The late winter/early spring is also the time to think about trying something new. Even if you’re not comfortable completely reinventing your garden, this may be a good year to do something differently. It doesn’t have to be anything drastic. For example, instead of planting the entire garden in rows, perhaps you could take one crop and experiment with the square-foot method.

This period of waiting is also an opportunity to finish up reading that gets neglected during the warm-weather months. Use this time to bone up on soil and fertilizer issues, for example. In conversations with gardeners, it becomes apparent that some of the most innovative approaches to watering and soil amending have emerged from daydreaming and armchair research in the off-season.

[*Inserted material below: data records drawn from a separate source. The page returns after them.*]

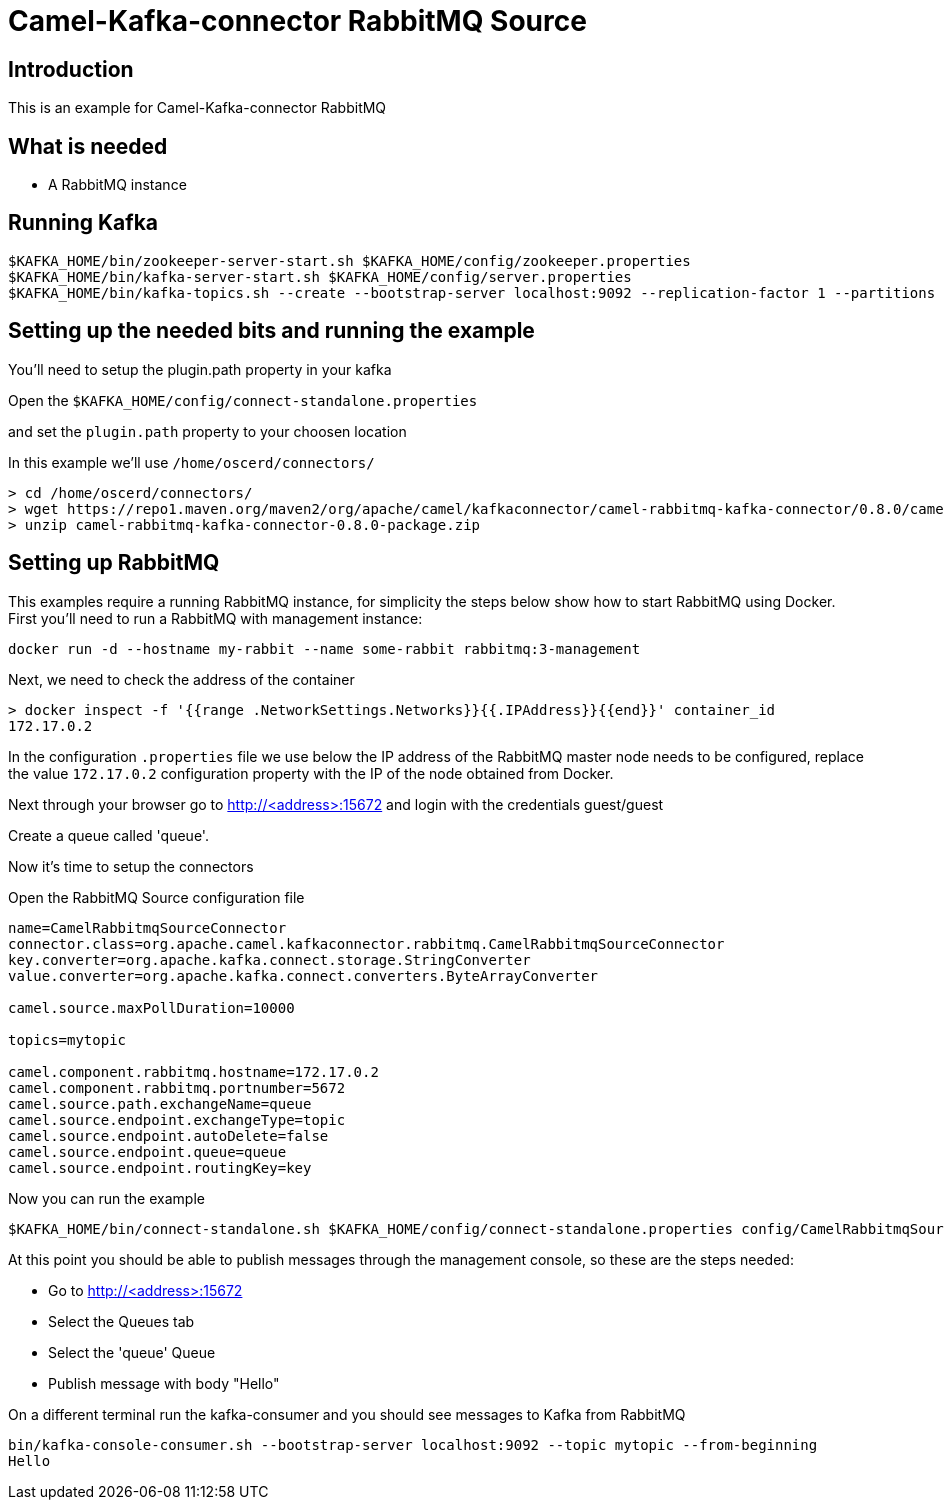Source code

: # Camel-Kafka-connector RabbitMQ Source

## Introduction

This is an example for Camel-Kafka-connector RabbitMQ

## What is needed

- A RabbitMQ instance

## Running Kafka

```
$KAFKA_HOME/bin/zookeeper-server-start.sh $KAFKA_HOME/config/zookeeper.properties
$KAFKA_HOME/bin/kafka-server-start.sh $KAFKA_HOME/config/server.properties
$KAFKA_HOME/bin/kafka-topics.sh --create --bootstrap-server localhost:9092 --replication-factor 1 --partitions 1 --topic mytopic
```

## Setting up the needed bits and running the example

You'll need to setup the plugin.path property in your kafka

Open the `$KAFKA_HOME/config/connect-standalone.properties`

and set the `plugin.path` property to your choosen location

In this example we'll use `/home/oscerd/connectors/`

```
> cd /home/oscerd/connectors/
> wget https://repo1.maven.org/maven2/org/apache/camel/kafkaconnector/camel-rabbitmq-kafka-connector/0.8.0/camel-rabbitmq-kafka-connector-0.8.0-package.zip
> unzip camel-rabbitmq-kafka-connector-0.8.0-package.zip
```

## Setting up RabbitMQ

This examples require a running RabbitMQ instance, for simplicity the steps below show how to start RabbitMQ using Docker. First you'll need to run a RabbitMQ with management instance:

[source,bash]
----
docker run -d --hostname my-rabbit --name some-rabbit rabbitmq:3-management
----

Next, we need to check the address of the container

[source,bash]
----
> docker inspect -f '{{range .NetworkSettings.Networks}}{{.IPAddress}}{{end}}' container_id
172.17.0.2
----

In the configuration `.properties` file we use below the IP address of the RabbitMQ master node needs to be configured, replace the value `172.17.0.2` configuration property with the IP of the node obtained from Docker. 

Next through your browser go to http://<address>:15672
and login with the credentials guest/guest

Create a queue called 'queue'.

Now it's time to setup the connectors

Open the RabbitMQ Source configuration file

```
name=CamelRabbitmqSourceConnector
connector.class=org.apache.camel.kafkaconnector.rabbitmq.CamelRabbitmqSourceConnector
key.converter=org.apache.kafka.connect.storage.StringConverter
value.converter=org.apache.kafka.connect.converters.ByteArrayConverter

camel.source.maxPollDuration=10000

topics=mytopic

camel.component.rabbitmq.hostname=172.17.0.2
camel.component.rabbitmq.portnumber=5672
camel.source.path.exchangeName=queue
camel.source.endpoint.exchangeType=topic
camel.source.endpoint.autoDelete=false
camel.source.endpoint.queue=queue
camel.source.endpoint.routingKey=key
```

Now you can run the example

```
$KAFKA_HOME/bin/connect-standalone.sh $KAFKA_HOME/config/connect-standalone.properties config/CamelRabbitmqSourceConnector.properties
```

At this point you should be able to publish messages through the management console, so these are the steps needed:

- Go to http://<address>:15672
- Select the Queues tab
- Select the 'queue' Queue
- Publish message with body "Hello"

On a different terminal run the kafka-consumer and you should see messages to Kafka from RabbitMQ

```
bin/kafka-console-consumer.sh --bootstrap-server localhost:9092 --topic mytopic --from-beginning
Hello
```

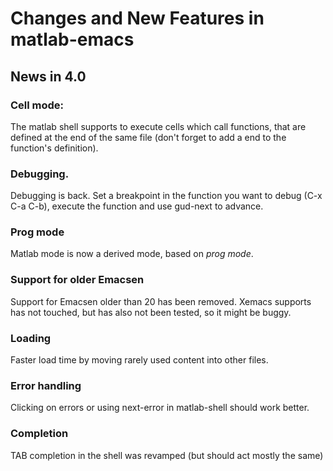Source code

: * Changes and New Features in matlab-emacs

** News in 4.0

*** Cell mode: 

The matlab shell supports to execute cells which call functions, that 
are defined at the end of the same file (don't forget to add a end to
the function's definition).

*** Debugging.

Debugging is back. Set a breakpoint in the function you want to debug
(C-x C-a C-b), execute the function and use gud-next to advance.

*** Prog mode

Matlab mode is now a derived mode, based on /prog mode/.

*** Support for older Emacsen

Support for Emacsen older than 20 has been removed. Xemacs supports
has not touched, but has also not been tested, so it might be buggy.

*** Loading 
Faster load time by moving rarely used content into other files.

*** Error handling 

Clicking on errors or using next-error in matlab-shell should work better.

*** Completion 

TAB completion in the shell was revamped (but should act mostly the same)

If you’re a gardener who starts seeds, those plants that will go into the ground in late April need to be started now. This would include tomatoes, peppers and eggplants. This is an easy way to get a little bit of dirt under your nails now — sort of a preliminary warm-up, if you will.

I once started almost all of my own plants out of necessity, but through the years the inventory at local greenhouses has improved to such an extent that a good assortment of the standard vegetable varieties is available, as well as a reasonable selection of European, Asian and heirloom vegetables. For example, 10 years ago, I was not able to grow the French tomato Dona unless I started it from seed; now I can buy nice plants from several greenhouses. I also used to start all of my potted herbs from seed but now can find plants of all but the most unusual varieties.

These final weeks before the gardening season gets under way also are a good time to check out the tiller and take stock of the tools and the hoses. Retailers typically put some garden implements on sale in the early season, so watch for the ads.

Although the greatest satisfactions of vegetable gardening are still months away, I’ve always thought the single most pleasurable experience belongs to March. That is the moment when the freshly tilled soil, warmed by the sun to about 60 degrees, first emits the musky aroma that says spring is finally here. In that moment, I know the wait was worth it.